Unwanted

I first realised I wasn’t wanted around the age of 9. It was having to get up at 4am to be in a monstrous queue outside an embassy by 5am in the hope of getting a visa for some foreign Western European country that did it. It sticks in your mind when you have to spend most of your summer doing this, aged 9.
The next clue I got aged 10, in Austria, when I had to stay in on the anniversary of Reichskristallnacht for fear of skinheads.
Aged 12, my class mates were talking about all the foreigners and refugees from the wars which heralded the demise of Yugoslavia, who got “free food, and free housing, and even an allowance” and got to “sit around doing nothing all day”. Our teacher pointed at me and asked, “What about Mili?” “Oh,” they said, “Mili’s not like them. Mili’s different.” It left a bitter taste.
More recently, there was Bigoted Woman. A couple of the days ago, it was Ed Balls lamenting how Labour shouldn’t have let the likes of me into this country. In some ways, two thirds of my life have been a long series of microaggressions, based on the simple fact that I was born in a different country.
What is particularly painful is watching this trend get worse, all over Europe.

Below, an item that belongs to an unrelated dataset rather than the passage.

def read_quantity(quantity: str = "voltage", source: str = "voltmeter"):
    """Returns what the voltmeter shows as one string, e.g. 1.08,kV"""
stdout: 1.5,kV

From the neo-fascists in my own native Bulgaria, to policing the way women from certain cultures dress in France, and the persistent barrage of immigration scare stories in the British media, Europe is lurching to the right faster than you can say “flocking Eastern Europeans”. I find it sad, frustrating, and simply unworthy of liberal, democratic Europe in the 21st century.
Maybe one day the low-level racism and xenophobia I encounter on a daily basis will drive me away from this country. Where I’ll go I don’t know. Where are human beings welcome these days?

2 thoughts on “Unwanted

  1. Daniel Lemire

    We do want you.
    Sorry to hear you don’t like Europe. Maybe you could come over to Canada? Life is not bad here even though we have idiots like everyone else.

    Reply
  2. Milena Popova

    Thank you for your kind invitation! 🙂
    The trouble is, I *do* like Europe – very much. It’s been my home for 30 years, and I’m a passionate European. It is just very sad to see it lurch to the right quite so dramatically.